All reactions strive toward equilibrium, but the only time equilibrium is ever reached throughout an organism is when it dies. I think there is a metaphor for people there; we are all dealing with excesses in some areas and deficiencies in others. Here in New England we have water that we would LOVE to give to the sertão in Brazil, but we can't. We will have to invest in drainage and new carpets. In Brazil, investments are underway to capture rainwater on small and large scales, like this clever system we saw in Afogados.
The rain captured in the gutter falls onto a shingle supported by what I think might be an old mop. The bricks are surrounding a sort of cistern which contains water for the household.
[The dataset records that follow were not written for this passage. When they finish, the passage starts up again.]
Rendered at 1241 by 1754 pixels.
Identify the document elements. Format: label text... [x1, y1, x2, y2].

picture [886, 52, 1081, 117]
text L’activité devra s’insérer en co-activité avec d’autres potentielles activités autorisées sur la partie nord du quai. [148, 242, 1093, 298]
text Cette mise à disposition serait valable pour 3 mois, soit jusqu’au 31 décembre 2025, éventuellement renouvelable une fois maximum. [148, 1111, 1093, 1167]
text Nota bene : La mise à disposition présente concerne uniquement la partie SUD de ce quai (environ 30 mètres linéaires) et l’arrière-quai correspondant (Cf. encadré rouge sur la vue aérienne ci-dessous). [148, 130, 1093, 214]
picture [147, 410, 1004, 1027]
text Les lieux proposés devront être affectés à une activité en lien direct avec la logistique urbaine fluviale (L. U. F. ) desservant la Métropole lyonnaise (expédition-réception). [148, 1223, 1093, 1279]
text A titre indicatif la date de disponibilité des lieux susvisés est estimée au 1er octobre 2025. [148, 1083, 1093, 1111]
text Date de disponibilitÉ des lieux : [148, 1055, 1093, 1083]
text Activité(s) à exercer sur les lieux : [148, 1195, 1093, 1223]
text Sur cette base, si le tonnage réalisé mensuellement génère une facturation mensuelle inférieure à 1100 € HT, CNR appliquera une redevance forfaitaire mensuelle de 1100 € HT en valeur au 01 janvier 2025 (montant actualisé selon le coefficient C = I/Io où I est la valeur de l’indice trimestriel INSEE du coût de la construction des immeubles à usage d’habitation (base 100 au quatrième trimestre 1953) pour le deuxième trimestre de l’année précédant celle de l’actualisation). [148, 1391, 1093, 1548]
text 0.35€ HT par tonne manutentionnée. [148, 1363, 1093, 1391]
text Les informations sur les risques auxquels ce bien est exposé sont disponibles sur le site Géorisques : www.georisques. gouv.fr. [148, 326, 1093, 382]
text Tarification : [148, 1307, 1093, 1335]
We live in a world that is out of balance, and I think it's important to work toward balance and equity and good rich moist soil that is neither to wet or too dry, too clay or too sand. But I also think that life is made a little more comfortable by living with the paradox that although all living creatures strive for balance, life itself includes constant and continual re-balance.
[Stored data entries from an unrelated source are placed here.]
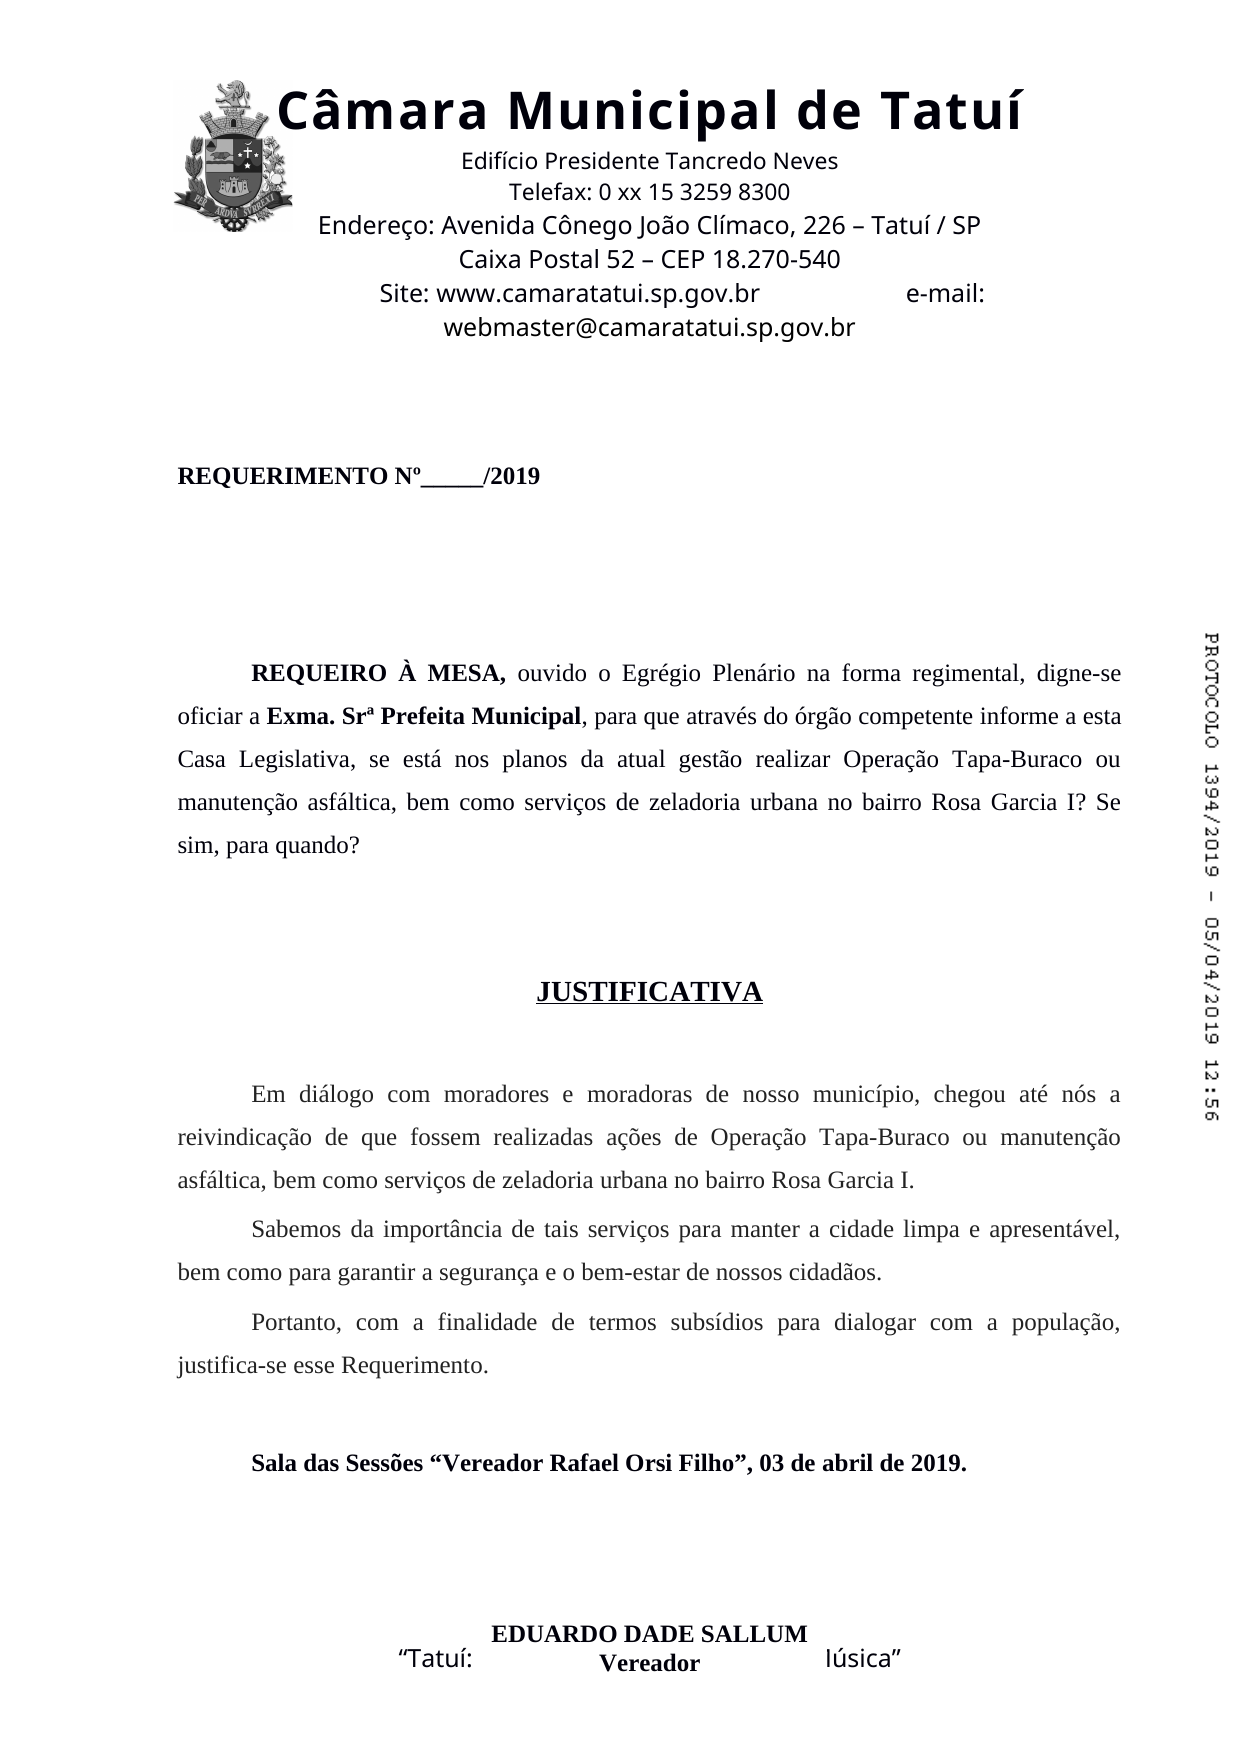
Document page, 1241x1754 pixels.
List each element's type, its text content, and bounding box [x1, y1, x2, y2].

text Em diálogo com moradores e moradoras de nosso município, chegou até nós a reivindicação de que fossem realizadas ações de Operação Tapa-Buraco ou manutenção asfáltica, bem como serviços de zeladoria urbana no bairro Rosa Garcia I. [177, 1079, 1122, 1194]
text REQUEIRO À MESA, ouvido o Egrégio Plenário na forma regimental, digne-se oficiar a Exma. Srª Prefeita Municipal, para que através do órgão competente informe a esta Casa Legislativa, se está nos planos da atual gestão realizar Operação Tapa-Buraco ou manutenção asfáltica, bem como serviços de zeladoria urbana no bairro Rosa Garcia I? Se sim, para quando? [177, 658, 1122, 859]
text JUSTIFICATIVA [177, 928, 1122, 1007]
text REQUERIMENTO Nº_____/2019 [177, 461, 1122, 490]
text Sabemos da importância de tais serviços para manter a cidade limpa e apresentável, bem como para garantir a segurança e o bem-estar de nossos cidadãos. [177, 1214, 1122, 1286]
text Portanto, com a finalidade de termos subsídios para dialogar com a população, justifica-se esse Requerimento. [177, 1307, 1122, 1378]
text Sala das Sessões “Vereador Rafael Orsi Filho”, 03 de abril de 2019. [251, 1448, 1122, 1477]
picture [1177, 629, 1241, 1125]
I think the key then is resilience, like we saw in the farm field with its organic material left intentionally on the ground - keeping the soil a little cooler in hot weather and a little warmer in cool weather.
We also saw this with the agroecology communities, supporting each other and building a diversity of both crops and skills among their group members.
I'd like to believe that I gained some personal resiliency, by embarking on this adventure that included long bumpy bus rides, a lot of packing and repacking, multiple (fabulous) roommates, and a wide variety of new tastes and new sights. Traveling is indeed good for building character and gathering stories to tell!